▶ [What is needed]: Copy every line of the data that includes the string "Page".

▶ [Records for this exercise]:
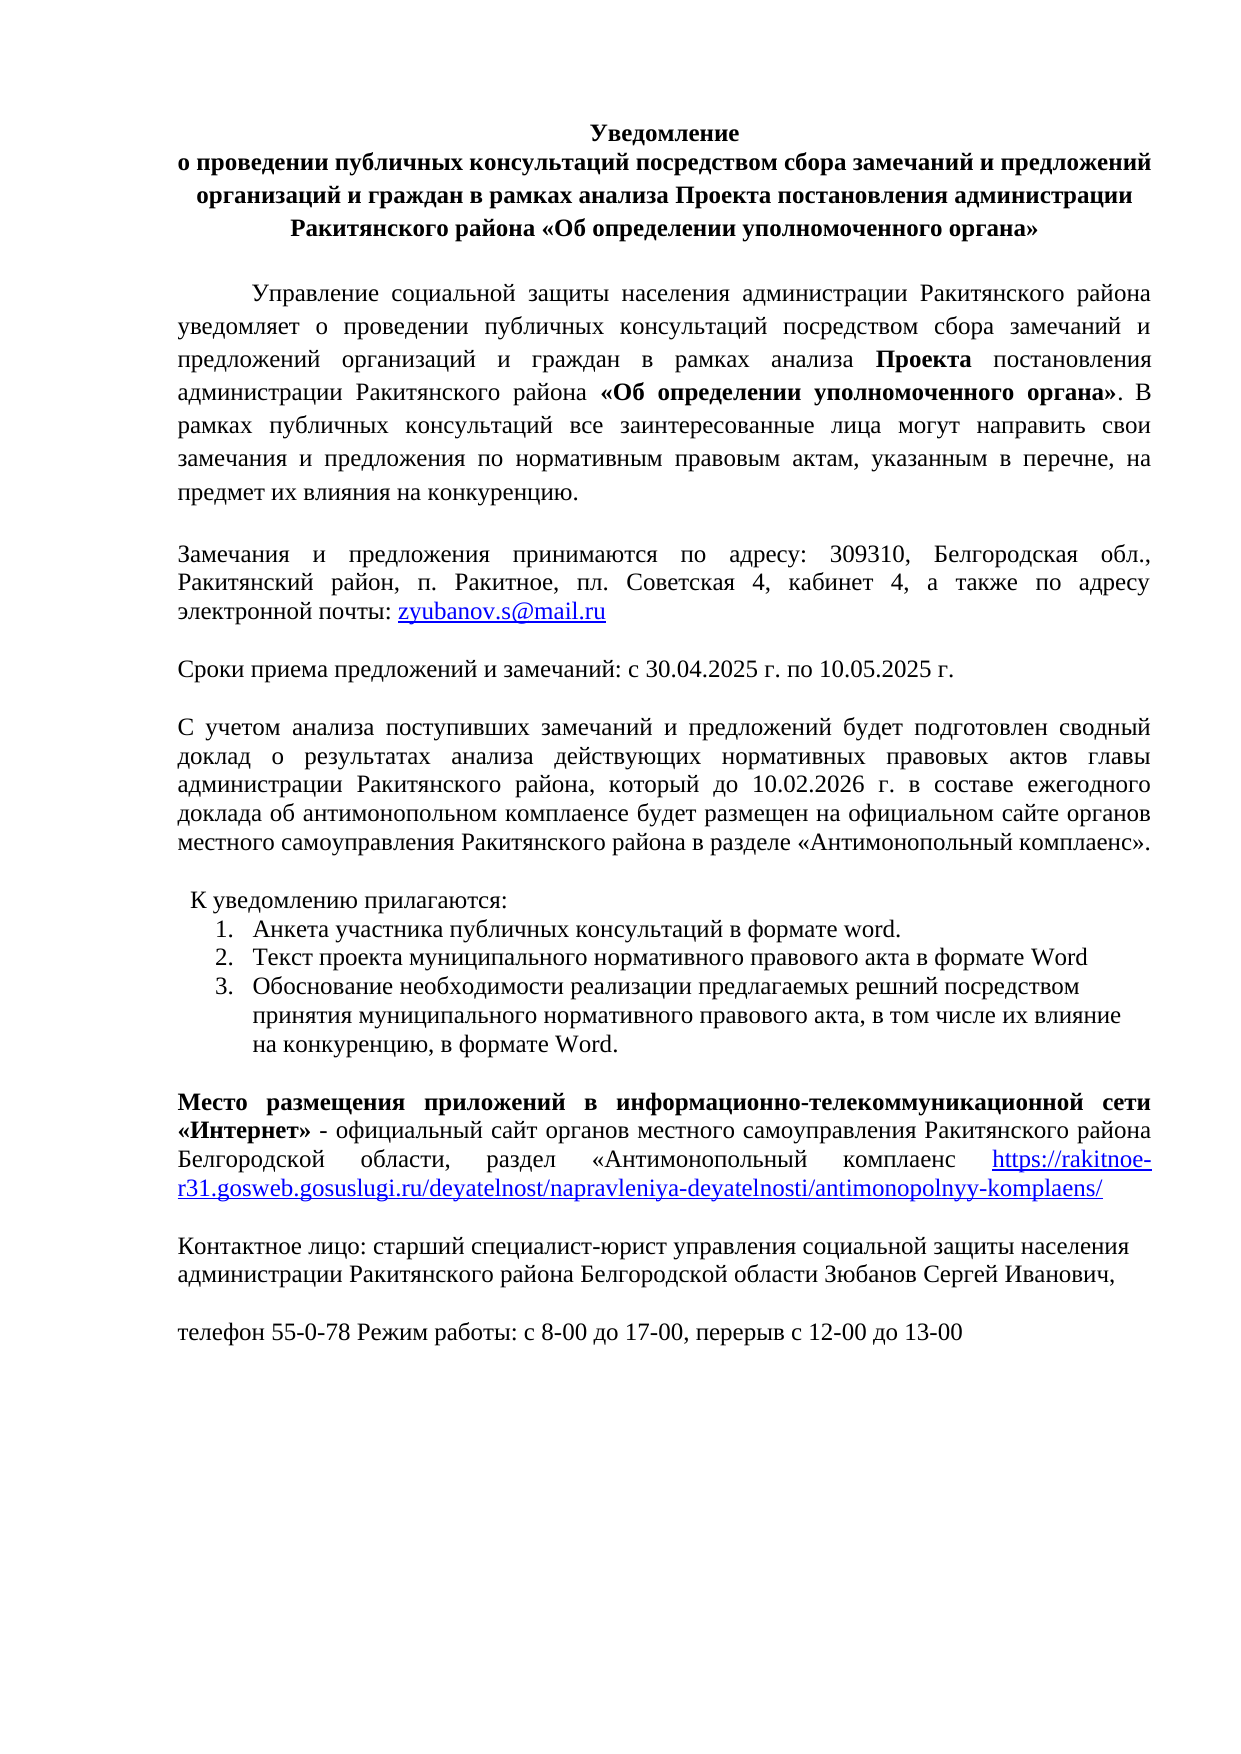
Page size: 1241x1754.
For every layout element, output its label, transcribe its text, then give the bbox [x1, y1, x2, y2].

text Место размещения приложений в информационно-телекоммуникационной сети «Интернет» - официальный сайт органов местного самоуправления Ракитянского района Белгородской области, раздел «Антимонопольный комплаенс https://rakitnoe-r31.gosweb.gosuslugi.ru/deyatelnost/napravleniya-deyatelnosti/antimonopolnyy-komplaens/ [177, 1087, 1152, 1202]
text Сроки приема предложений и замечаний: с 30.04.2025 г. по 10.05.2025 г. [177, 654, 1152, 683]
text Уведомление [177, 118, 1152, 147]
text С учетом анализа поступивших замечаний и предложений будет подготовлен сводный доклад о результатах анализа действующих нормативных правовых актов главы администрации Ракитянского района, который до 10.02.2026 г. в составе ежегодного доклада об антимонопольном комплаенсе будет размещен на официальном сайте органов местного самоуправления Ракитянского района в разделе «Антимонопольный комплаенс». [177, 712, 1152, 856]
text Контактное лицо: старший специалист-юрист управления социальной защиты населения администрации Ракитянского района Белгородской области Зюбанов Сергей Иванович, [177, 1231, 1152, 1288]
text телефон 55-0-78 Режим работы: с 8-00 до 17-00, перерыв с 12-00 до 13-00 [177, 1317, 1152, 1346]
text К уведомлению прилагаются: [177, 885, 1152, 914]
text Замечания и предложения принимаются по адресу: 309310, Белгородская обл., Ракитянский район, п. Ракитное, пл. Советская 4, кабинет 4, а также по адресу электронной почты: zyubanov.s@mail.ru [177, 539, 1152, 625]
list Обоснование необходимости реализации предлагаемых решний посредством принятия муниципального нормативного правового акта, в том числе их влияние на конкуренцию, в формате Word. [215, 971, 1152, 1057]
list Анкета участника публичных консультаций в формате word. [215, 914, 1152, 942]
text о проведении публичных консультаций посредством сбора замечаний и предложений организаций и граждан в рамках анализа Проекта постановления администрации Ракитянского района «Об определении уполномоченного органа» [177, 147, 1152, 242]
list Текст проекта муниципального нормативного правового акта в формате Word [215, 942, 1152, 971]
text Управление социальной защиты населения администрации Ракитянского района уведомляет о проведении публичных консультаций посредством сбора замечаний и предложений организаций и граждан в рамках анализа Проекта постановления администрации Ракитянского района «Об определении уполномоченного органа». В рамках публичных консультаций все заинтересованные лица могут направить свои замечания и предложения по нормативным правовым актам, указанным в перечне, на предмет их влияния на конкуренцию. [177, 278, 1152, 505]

--

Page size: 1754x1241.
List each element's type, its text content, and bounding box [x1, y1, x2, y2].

▶ [Expected answer]:
Page size: 1241x1754.
Page size: 1754x1241.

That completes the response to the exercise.